▸ Instrução
Quais linhas das entradas abaixo contêm a palavra "greater", com distinção entre maiúsculas e minúsculas? Liste cada uma delas, transcrita por inteiro.

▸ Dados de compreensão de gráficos
^^^^^^^^^^^^^^^^

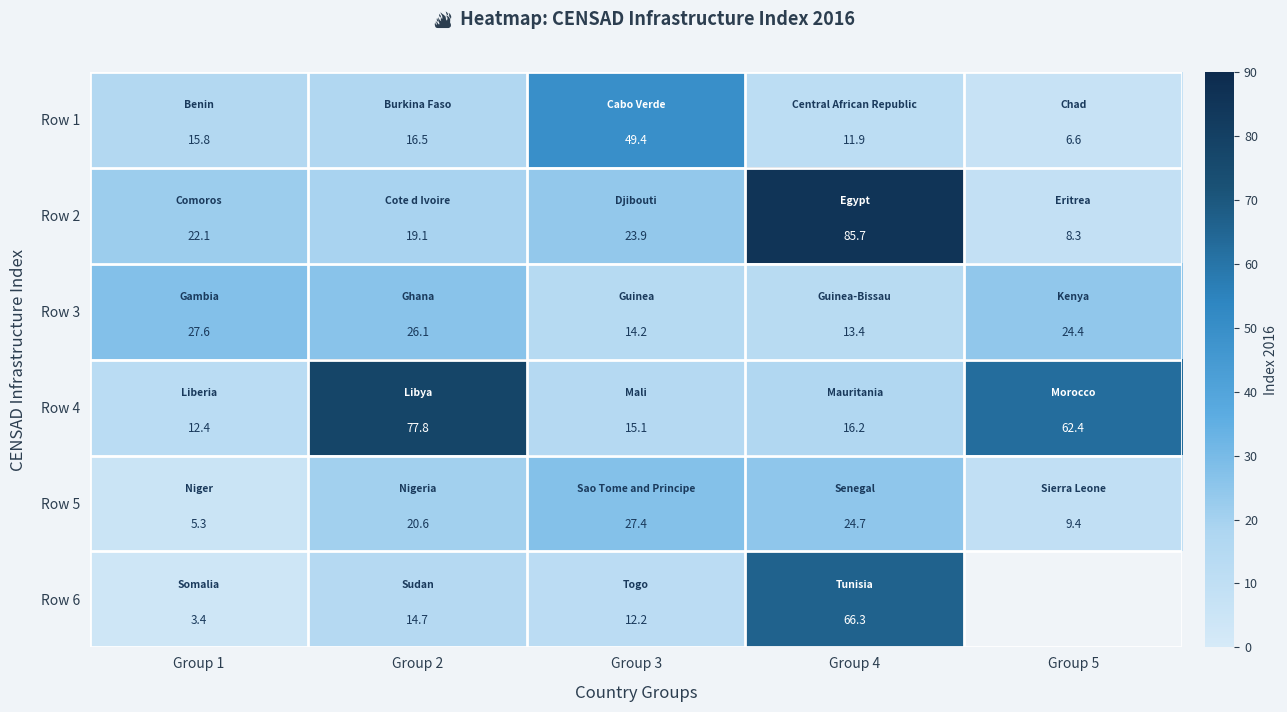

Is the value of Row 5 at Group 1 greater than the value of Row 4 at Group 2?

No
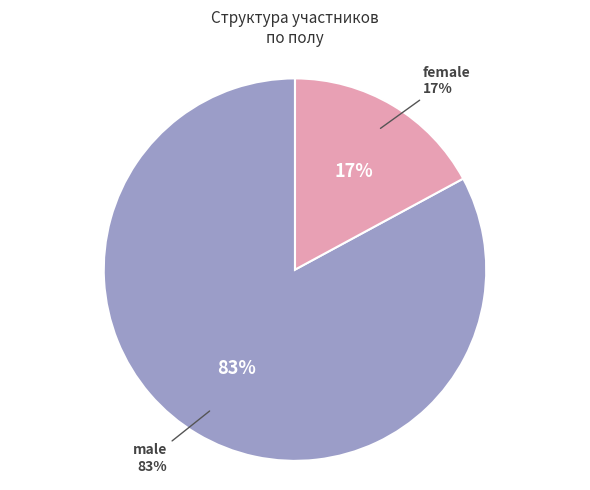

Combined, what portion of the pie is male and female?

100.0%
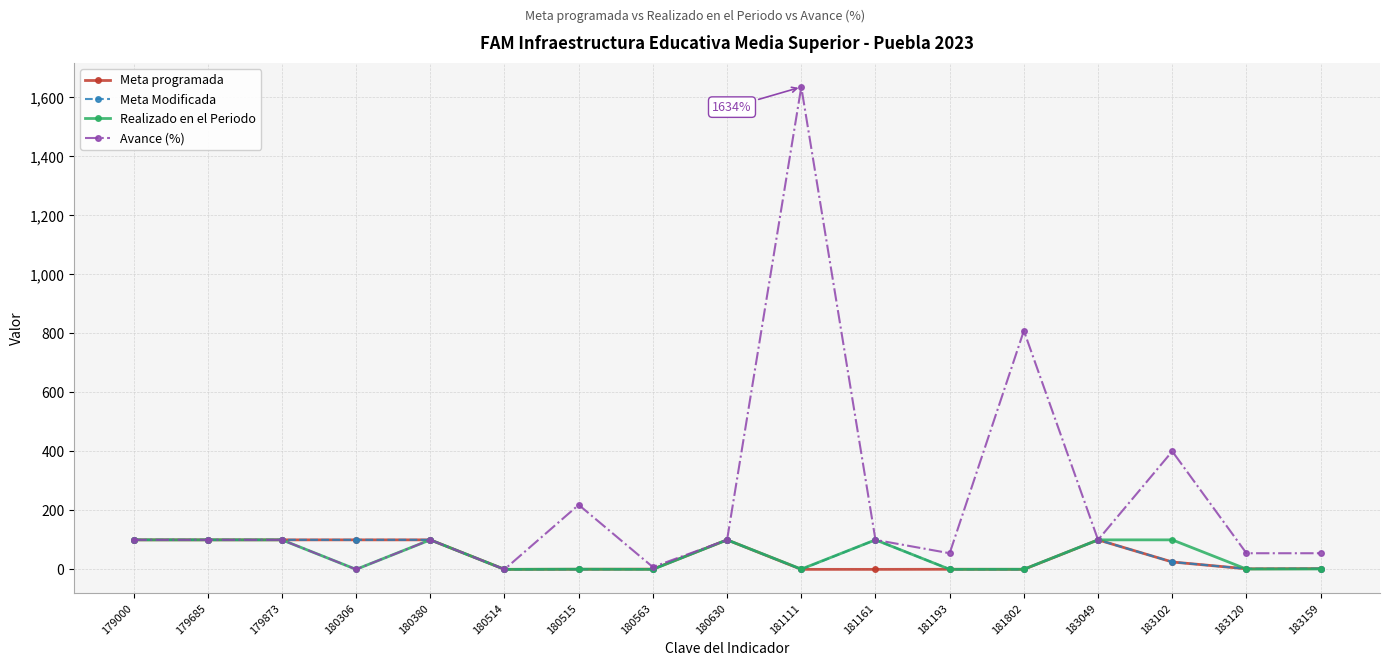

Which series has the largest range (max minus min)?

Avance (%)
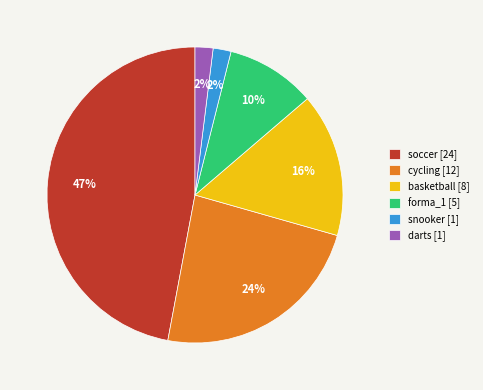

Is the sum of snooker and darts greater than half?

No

^^^^^^^^^^^^^^^^

▸ Resposta final
Is the value of Row 5 at Group 1 greater than the value of Row 4 at Group 2?
Is the sum of snooker and darts greater than half?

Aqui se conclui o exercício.